A love affair with fatty, processed foods and heaping portions has long been blamed for the growing weight problem in the United States, where an estimated 1 in 3 people are obese.
A report published last month, however, attempts to cast the battle against obesity in a different light. Shifts in the labor force, the study argues, mean people are far less active at work now than they were 50 years ago.
In fact, the decline in physical activity that has occurred as jobs have moved from farms and factories to the cubicle – equal to around 120-140 calories a day – closely matches the country’s weight gain since 1960. Diet, of course, has played a major role in obesity, but so has the emergence of occupations that put the human body in an office chair for eight hours a day.

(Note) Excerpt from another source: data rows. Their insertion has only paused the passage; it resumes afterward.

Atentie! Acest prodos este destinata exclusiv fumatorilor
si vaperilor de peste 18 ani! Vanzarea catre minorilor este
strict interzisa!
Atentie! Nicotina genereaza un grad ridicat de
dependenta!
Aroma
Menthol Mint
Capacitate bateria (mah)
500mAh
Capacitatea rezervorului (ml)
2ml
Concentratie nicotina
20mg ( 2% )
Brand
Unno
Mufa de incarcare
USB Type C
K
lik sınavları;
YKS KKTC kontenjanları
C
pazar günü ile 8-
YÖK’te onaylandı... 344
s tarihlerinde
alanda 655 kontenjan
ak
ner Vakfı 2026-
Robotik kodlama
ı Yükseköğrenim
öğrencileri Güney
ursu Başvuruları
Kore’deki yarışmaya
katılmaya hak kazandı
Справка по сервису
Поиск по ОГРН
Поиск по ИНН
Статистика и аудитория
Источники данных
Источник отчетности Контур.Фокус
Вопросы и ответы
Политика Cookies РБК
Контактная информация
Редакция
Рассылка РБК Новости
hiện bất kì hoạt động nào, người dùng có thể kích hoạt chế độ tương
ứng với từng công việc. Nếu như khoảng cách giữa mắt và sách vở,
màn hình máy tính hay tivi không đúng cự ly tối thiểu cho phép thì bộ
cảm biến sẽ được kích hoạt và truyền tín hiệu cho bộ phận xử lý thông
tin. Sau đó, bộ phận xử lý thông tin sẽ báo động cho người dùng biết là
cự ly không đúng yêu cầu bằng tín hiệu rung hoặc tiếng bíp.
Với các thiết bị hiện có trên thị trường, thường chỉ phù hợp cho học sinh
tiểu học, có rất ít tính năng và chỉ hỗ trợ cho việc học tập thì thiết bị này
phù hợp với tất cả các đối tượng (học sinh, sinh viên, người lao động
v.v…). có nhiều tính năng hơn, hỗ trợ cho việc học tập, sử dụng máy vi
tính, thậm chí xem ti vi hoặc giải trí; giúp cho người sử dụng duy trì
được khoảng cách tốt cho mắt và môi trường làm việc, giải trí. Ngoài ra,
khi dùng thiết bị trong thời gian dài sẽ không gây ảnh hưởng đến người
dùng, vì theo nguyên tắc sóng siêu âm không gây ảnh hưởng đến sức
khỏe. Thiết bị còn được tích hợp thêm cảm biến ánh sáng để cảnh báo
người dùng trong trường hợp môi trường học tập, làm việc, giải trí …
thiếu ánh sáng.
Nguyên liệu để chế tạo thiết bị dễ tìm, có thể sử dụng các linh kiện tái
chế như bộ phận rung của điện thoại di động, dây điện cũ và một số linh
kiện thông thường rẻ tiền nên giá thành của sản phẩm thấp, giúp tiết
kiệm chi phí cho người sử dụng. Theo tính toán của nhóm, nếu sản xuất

The loss of those calories, researchers say, has to be made up somewhere. The study, they argue, shows the importance of workplace wellness initiatives that get workers up and moving at different parts of the day.
But it also provides plenty of reason for Americans to get off the couch and out of the house once the workday is over.
It is fortunate, then, that southern Maine residents have an alternative to treadmills and repetitive gym sessions: hundreds of miles of on- and off-road trails.
Thanks to the hard work of land trusts and outdoors organizations, there are trailheads within a short walk or ride from some of the Maine’s most densely populated neighborhoods. These trails – the Portland Trails system, the Greenbelt Walkway in South Portland, the Mountain Division Trail and the Eastern Trail, to name a few – can provide hours of entertainment and exercise.
For those who are unfamiliar with what the local trails have to offer, Saturday is National Trails Day, set aside as a celebration of all the work that has been done to build and maintain these trails, and to introduce people to their joys and benefits. National Trails Day is a gentle reminder that all these walkways and biking paths exist right outside our front doors, and are able to open up a new world to people of all ages and ability levels who want this to be an active, invigorating summer.
Coming off a beautiful Memorial Day weekend that followed a harsh winter and a wet spring, the words of John Andrews, a Saco resident who is president of the Eastern Trail Alliance, ring especially true: “Breathing fresh air, listening to the crunch of gravel and twigs underfoot, feeling the breeze in the pines and hearing the call of song birds is a refreshing, clean pleasure.”